Why are the woods so far away?
I have to drive for hours to get out to the middle of nowhere,
Where nothing is
To be in the middle of everything that makes me feel alive.
I struggle explaining the extreme exhilaration I experience
Of my first few steps into the wilderness,
Untouched by technology,
To the very generation of technology.
It’s as if all the wires that tied me down are released
The second I take a deep inhale of the smell.
The smell of thriving Nature—
The trees
The grass
The tiny streams
The moss
The animals
EVERYTHING.
It all strips away the cords and the stress.
I can breathe freely once again.
Hiking and backpacking
Are the two things that keep me sane
In this fast-paced world.
I constantly feel as if I’m being ****** forward
At a pace that continually picks up speed
And there is
Nothing
I can do to slow it down.
It’s terrifying.
That’s where my Nature comes in
As soon as I’m in the woods,
The clouds fogging-up my brain disappear
And I am free.
It must be the consistency that calms me.

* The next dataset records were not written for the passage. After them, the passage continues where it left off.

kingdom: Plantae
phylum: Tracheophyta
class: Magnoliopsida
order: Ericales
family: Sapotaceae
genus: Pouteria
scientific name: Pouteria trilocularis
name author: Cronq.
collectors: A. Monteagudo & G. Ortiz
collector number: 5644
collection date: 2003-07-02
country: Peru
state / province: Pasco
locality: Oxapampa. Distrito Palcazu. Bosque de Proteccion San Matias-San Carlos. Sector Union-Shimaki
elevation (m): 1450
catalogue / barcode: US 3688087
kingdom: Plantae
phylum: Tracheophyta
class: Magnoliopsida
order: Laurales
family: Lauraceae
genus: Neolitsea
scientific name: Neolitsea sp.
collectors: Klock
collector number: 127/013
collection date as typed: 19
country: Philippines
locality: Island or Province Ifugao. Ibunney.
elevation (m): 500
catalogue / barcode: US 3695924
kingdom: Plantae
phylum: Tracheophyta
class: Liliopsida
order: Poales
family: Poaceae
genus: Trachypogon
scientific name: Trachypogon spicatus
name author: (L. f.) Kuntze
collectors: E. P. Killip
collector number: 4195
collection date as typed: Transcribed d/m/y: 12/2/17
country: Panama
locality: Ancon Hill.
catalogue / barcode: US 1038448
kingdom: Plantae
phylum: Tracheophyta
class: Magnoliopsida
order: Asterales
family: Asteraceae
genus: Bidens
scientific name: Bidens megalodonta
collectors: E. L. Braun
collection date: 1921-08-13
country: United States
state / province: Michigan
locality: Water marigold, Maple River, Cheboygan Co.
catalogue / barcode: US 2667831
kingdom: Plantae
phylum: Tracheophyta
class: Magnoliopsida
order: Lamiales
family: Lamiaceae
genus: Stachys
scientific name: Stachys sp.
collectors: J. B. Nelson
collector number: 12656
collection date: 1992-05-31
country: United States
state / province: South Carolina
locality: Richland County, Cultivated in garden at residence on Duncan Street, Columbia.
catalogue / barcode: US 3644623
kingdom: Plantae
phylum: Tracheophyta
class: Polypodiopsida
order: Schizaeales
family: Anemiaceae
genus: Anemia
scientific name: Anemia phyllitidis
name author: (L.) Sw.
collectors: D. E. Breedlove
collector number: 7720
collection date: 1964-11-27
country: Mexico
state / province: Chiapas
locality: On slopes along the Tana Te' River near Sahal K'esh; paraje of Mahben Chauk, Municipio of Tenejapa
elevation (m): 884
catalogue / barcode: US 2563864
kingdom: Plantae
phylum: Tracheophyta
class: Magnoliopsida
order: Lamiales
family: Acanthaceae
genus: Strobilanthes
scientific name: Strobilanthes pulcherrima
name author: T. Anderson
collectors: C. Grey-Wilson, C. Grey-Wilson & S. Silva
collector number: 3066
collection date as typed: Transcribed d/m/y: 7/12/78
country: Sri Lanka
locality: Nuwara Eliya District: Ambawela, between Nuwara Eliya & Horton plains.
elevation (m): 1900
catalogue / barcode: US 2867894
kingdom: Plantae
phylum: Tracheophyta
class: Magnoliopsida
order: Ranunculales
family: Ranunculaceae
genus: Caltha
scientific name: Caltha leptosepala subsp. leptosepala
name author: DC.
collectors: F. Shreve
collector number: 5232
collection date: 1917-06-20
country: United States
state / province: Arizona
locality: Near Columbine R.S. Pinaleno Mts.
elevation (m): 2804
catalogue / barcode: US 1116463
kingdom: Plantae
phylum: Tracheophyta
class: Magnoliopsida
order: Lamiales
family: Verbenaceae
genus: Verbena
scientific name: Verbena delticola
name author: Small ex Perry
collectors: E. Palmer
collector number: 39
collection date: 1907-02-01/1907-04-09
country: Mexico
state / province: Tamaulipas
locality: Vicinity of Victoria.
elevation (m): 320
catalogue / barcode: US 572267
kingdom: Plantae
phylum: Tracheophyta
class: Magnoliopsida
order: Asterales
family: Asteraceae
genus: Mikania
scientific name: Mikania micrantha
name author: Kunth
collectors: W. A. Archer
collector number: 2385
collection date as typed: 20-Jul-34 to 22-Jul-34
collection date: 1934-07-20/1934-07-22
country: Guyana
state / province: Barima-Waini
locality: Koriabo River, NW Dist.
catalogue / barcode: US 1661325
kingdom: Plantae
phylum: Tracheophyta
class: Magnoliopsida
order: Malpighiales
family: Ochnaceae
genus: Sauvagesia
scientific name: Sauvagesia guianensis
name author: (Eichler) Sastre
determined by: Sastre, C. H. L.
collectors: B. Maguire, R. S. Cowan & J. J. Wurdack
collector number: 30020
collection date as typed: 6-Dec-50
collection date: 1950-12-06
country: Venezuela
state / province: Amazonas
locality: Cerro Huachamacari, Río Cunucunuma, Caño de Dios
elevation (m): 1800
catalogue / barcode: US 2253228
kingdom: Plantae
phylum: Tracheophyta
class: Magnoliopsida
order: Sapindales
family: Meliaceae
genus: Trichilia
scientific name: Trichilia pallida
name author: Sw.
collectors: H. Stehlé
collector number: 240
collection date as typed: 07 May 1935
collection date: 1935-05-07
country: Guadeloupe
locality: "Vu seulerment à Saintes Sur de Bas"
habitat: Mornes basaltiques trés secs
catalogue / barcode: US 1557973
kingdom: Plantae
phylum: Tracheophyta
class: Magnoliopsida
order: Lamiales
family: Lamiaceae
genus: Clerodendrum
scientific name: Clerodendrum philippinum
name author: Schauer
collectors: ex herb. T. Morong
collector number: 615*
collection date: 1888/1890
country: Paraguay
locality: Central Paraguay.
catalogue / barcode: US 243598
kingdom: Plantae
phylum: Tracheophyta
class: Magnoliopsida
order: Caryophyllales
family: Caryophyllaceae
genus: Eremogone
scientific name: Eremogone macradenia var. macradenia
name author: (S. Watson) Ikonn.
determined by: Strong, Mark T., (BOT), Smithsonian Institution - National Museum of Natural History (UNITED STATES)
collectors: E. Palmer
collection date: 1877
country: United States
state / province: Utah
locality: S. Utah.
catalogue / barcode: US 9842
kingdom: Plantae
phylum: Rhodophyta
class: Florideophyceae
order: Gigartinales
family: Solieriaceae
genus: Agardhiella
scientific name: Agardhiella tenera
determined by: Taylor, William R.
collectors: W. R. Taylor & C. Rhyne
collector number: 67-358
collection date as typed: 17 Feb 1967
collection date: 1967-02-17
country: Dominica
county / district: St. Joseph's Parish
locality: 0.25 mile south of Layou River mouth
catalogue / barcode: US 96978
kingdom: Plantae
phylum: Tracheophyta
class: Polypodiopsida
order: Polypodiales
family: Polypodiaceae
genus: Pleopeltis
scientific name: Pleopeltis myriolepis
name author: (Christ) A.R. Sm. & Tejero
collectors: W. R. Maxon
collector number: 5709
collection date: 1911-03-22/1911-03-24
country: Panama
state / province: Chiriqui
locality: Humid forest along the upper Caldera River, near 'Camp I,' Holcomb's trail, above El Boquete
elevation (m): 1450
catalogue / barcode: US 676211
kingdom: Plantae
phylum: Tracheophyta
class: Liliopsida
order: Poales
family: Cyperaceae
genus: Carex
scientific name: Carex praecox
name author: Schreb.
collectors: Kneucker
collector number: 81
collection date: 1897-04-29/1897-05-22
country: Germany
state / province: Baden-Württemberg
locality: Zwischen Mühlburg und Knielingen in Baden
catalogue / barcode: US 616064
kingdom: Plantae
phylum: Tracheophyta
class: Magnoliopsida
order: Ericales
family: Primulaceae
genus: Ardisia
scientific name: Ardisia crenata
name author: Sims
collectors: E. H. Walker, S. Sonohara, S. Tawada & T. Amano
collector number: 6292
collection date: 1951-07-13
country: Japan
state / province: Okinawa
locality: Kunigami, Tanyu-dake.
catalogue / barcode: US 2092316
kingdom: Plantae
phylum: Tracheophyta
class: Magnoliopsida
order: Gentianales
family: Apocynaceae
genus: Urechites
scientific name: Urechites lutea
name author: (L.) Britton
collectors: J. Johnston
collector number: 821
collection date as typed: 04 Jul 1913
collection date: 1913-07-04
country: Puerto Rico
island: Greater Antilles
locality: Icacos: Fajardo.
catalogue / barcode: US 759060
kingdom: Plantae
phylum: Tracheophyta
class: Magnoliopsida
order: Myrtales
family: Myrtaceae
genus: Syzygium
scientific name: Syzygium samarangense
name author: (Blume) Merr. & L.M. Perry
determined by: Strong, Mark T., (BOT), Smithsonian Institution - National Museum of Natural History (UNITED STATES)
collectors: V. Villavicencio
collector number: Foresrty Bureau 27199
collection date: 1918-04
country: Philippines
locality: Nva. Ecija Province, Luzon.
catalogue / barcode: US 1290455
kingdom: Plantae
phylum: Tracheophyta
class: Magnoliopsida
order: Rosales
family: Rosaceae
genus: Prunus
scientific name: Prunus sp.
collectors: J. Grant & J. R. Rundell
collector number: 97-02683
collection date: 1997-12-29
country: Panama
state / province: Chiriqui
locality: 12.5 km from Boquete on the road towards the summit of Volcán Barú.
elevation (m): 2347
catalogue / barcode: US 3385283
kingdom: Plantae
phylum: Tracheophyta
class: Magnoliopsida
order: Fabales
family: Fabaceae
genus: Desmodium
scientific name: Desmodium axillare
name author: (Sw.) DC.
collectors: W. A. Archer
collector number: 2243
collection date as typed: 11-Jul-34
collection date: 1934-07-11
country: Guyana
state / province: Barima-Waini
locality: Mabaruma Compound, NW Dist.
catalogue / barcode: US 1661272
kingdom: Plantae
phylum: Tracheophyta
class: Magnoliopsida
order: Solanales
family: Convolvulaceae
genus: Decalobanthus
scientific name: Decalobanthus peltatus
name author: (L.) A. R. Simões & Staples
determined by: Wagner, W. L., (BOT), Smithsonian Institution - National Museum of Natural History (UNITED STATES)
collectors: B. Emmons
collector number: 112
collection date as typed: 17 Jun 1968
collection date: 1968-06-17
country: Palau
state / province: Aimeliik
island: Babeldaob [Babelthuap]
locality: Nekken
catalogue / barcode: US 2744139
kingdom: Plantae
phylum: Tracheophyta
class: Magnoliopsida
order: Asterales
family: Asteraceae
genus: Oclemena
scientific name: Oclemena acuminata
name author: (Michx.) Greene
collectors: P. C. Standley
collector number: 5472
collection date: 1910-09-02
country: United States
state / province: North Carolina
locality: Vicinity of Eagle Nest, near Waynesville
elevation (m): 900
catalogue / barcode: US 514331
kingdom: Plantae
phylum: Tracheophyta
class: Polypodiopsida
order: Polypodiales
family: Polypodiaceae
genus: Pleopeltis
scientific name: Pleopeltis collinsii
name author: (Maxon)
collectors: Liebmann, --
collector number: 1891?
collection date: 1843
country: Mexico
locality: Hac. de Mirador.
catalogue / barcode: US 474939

For the world is ever changing
And barreling into the unknown,
While Nature
Is a beautiful, relaxing cycle.
The trees are my pillars,
But there are no walls to hold me back.
The sky of wondrous colors
The trails of dirt beneath my feet
The insanity of tree roots
Delving in and out of my ground,
Searching for water.
Water.
Water that falls from the sky,
To the mountains
To thousands of trickles
That run together to form my rivers
Which are powerful and repetitive
And repetitive
And repetitive enough to shape mountains.
That always amazes me.
Because when you drink from that bottle of water you’re holding,
You don’t think about how powerful it is—
Powerful enough to transform
A mound of rocks and dirt
Into a breathtakingly, beautiful waterfall.
Waterfalls are one of my two favorite wonders.
The other is stars.
Not the stars YOU see
When you look up at night
And can count both of them,
Poking their heads in
To get a look at the goofy humans.
You don’t realize
That the street lamp you’re standing under
Is contributing to drowning out
All the twinkling stArs.
In the woods,
In my Nature,
When the smell of my hard-earned campfire
Envelops me,
I lean back on a log
And I can see them.
My heart stops. . .
And I wonder
Why street lamps were ever invented.
The stars blanket the sky
With a radiant shimmer
In such mass amounts
That you could play connect the dots
And make the Mona-Lisa.
It’s all there.
My Nature is always there.
Just waiting to remind me
That life goes on.
When a tree dies,
Life goes on.
When the water runs low,
It’s just a slow point, and life will go on.
When a friend moves,
Life goes on.
When life is confusing and depressing,
It’s just a slow point, and life will go on.
My Nature is always there.
My Nature isn’t mine
Because I own it,
It’s mine
Because it’s a reliable friend that keeps me sane in this crazy world.
I wrote this for a freestyle speech in a College Freshman composition class in 2009.